EXERCISE:
Each record is to be printed exactly as given, down to the last mark.

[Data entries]
== == ==

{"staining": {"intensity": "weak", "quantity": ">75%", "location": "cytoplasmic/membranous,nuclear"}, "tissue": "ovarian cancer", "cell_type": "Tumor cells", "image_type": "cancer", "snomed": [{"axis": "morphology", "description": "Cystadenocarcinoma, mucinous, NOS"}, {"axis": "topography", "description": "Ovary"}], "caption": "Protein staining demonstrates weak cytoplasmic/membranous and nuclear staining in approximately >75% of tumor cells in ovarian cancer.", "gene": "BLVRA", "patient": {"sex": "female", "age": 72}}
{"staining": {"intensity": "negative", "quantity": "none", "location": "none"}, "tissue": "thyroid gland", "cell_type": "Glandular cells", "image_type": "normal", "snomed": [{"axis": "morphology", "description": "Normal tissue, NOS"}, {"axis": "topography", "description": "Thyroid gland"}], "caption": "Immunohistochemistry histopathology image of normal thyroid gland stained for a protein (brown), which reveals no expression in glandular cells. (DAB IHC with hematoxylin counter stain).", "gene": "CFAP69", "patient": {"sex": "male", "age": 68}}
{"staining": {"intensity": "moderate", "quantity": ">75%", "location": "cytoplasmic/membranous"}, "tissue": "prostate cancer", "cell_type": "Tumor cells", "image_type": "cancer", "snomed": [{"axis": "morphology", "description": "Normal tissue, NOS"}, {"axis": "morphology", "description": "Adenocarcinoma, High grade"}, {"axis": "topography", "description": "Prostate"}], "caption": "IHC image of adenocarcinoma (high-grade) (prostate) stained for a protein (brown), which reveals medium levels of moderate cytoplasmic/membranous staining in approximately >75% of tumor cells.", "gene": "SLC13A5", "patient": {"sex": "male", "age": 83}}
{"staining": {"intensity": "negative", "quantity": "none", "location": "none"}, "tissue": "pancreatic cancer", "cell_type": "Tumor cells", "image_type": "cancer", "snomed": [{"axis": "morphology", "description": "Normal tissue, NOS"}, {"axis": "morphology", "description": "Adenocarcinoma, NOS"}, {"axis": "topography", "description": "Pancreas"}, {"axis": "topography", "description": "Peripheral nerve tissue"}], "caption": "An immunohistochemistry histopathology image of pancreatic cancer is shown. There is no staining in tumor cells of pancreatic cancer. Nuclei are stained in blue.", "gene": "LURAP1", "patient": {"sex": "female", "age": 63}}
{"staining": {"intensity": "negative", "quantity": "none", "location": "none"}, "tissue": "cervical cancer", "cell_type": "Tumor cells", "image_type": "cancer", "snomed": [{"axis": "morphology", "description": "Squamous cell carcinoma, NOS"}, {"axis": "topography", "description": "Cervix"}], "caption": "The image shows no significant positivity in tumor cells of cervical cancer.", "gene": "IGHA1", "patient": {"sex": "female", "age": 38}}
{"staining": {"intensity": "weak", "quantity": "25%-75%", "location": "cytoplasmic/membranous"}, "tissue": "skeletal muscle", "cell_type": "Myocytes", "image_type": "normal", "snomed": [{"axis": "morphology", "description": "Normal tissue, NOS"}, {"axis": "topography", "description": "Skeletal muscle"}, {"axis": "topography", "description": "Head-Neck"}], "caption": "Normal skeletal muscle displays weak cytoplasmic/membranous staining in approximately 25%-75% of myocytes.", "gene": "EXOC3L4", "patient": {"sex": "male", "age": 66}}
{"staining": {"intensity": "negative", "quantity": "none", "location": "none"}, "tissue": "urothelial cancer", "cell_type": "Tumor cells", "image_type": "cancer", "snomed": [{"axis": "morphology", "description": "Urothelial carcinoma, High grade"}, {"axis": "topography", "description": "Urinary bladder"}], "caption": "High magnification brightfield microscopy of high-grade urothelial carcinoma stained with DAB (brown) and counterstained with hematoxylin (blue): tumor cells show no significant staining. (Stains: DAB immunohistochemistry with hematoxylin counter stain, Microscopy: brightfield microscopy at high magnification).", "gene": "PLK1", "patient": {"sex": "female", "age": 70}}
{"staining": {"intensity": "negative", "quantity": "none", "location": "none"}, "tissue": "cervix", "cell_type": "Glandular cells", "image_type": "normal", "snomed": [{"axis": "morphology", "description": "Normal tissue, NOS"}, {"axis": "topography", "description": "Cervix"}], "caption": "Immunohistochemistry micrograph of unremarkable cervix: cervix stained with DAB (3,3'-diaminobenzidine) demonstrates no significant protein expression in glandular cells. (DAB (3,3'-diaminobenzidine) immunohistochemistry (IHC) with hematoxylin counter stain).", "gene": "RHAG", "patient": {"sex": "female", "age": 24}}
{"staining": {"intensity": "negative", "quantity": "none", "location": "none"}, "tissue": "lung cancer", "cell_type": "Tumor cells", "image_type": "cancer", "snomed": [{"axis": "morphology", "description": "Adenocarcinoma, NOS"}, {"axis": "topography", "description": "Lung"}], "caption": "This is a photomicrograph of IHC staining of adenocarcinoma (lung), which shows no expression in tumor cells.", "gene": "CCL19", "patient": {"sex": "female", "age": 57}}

== == ==

RESPONSE TO THE EXERCISE:
{"staining": {"intensity": "weak", "quantity": ">75%", "location": "cytoplasmic/membranous,nuclear"}, "tissue": "ovarian cancer", "cell_type": "Tumor cells", "image_type": "cancer", "snomed": [{"axis": "morphology", "description": "Cystadenocarcinoma, mucinous, NOS"}, {"axis": "topography", "description": "Ovary"}], "caption": "Protein staining demonstrates weak cytoplasmic/membranous and nuclear staining in approximately >75% of tumor cells in ovarian cancer.", "gene": "BLVRA", "patient": {"sex": "female", "age": 72}}
{"staining": {"intensity": "negative", "quantity": "none", "location": "none"}, "tissue": "thyroid gland", "cell_type": "Glandular cells", "image_type": "normal", "snomed": [{"axis": "morphology", "description": "Normal tissue, NOS"}, {"axis": "topography", "description": "Thyroid gland"}], "caption": "Immunohistochemistry histopathology image of normal thyroid gland stained for a protein (brown), which reveals no expression in glandular cells. (DAB IHC with hematoxylin counter stain).", "gene": "CFAP69", "patient": {"sex": "male", "age": 68}}
{"staining": {"intensity": "moderate", "quantity": ">75%", "location": "cytoplasmic/membranous"}, "tissue": "prostate cancer", "cell_type": "Tumor cells", "image_type": "cancer", "snomed": [{"axis": "morphology", "description": "Normal tissue, NOS"}, {"axis": "morphology", "description": "Adenocarcinoma, High grade"}, {"axis": "topography", "description": "Prostate"}], "caption": "IHC image of adenocarcinoma (high-grade) (prostate) stained for a protein (brown), which reveals medium levels of moderate cytoplasmic/membranous staining in approximately >75% of tumor cells.", "gene": "SLC13A5", "patient": {"sex": "male", "age": 83}}
{"staining": {"intensity": "negative", "quantity": "none", "location": "none"}, "tissue": "pancreatic cancer", "cell_type": "Tumor cells", "image_type": "cancer", "snomed": [{"axis": "morphology", "description": "Normal tissue, NOS"}, {"axis": "morphology", "description": "Adenocarcinoma, NOS"}, {"axis": "topography", "description": "Pancreas"}, {"axis": "topography", "description": "Peripheral nerve tissue"}], "caption": "An immunohistochemistry histopathology image of pancreatic cancer is shown. There is no staining in tumor cells of pancreatic cancer. Nuclei are stained in blue.", "gene": "LURAP1", "patient": {"sex": "female", "age": 63}}
{"staining": {"intensity": "negative", "quantity": "none", "location": "none"}, "tissue": "cervical cancer", "cell_type": "Tumor cells", "image_type": "cancer", "snomed": [{"axis": "morphology", "description": "Squamous cell carcinoma, NOS"}, {"axis": "topography", "description": "Cervix"}], "caption": "The image shows no significant positivity in tumor cells of cervical cancer.", "gene": "IGHA1", "patient": {"sex": "female", "age": 38}}
{"staining": {"intensity": "weak", "quantity": "25%-75%", "location": "cytoplasmic/membranous"}, "tissue": "skeletal muscle", "cell_type": "Myocytes", "image_type": "normal", "snomed": [{"axis": "morphology", "description": "Normal tissue, NOS"}, {"axis": "topography", "description": "Skeletal muscle"}, {"axis": "topography", "description": "Head-Neck"}], "caption": "Normal skeletal muscle displays weak cytoplasmic/membranous staining in approximately 25%-75% of myocytes.", "gene": "EXOC3L4", "patient": {"sex": "male", "age": 66}}
{"staining": {"intensity": "negative", "quantity": "none", "location": "none"}, "tissue": "urothelial cancer", "cell_type": "Tumor cells", "image_type": "cancer", "snomed": [{"axis": "morphology", "description": "Urothelial carcinoma, High grade"}, {"axis": "topography", "description": "Urinary bladder"}], "caption": "High magnification brightfield microscopy of high-grade urothelial carcinoma stained with DAB (brown) and counterstained with hematoxylin (blue): tumor cells show no significant staining. (Stains: DAB immunohistochemistry with hematoxylin counter stain, Microscopy: brightfield microscopy at high magnification).", "gene": "PLK1", "patient": {"sex": "female", "age": 70}}
{"staining": {"intensity": "negative", "quantity": "none", "location": "none"}, "tissue": "cervix", "cell_type": "Glandular cells", "image_type": "normal", "snomed": [{"axis": "morphology", "description": "Normal tissue, NOS"}, {"axis": "topography", "description": "Cervix"}], "caption": "Immunohistochemistry micrograph of unremarkable cervix: cervix stained with DAB (3,3'-diaminobenzidine) demonstrates no significant protein expression in glandular cells. (DAB (3,3'-diaminobenzidine) immunohistochemistry (IHC) with hematoxylin counter stain).", "gene": "RHAG", "patient": {"sex": "female", "age": 24}}
{"staining": {"intensity": "negative", "quantity": "none", "location": "none"}, "tissue": "lung cancer", "cell_type": "Tumor cells", "image_type": "cancer", "snomed": [{"axis": "morphology", "description": "Adenocarcinoma, NOS"}, {"axis": "topography", "description": "Lung"}], "caption": "This is a photomicrograph of IHC staining of adenocarcinoma (lung), which shows no expression in tumor cells.", "gene": "CCL19", "patient": {"sex": "female", "age": 57}}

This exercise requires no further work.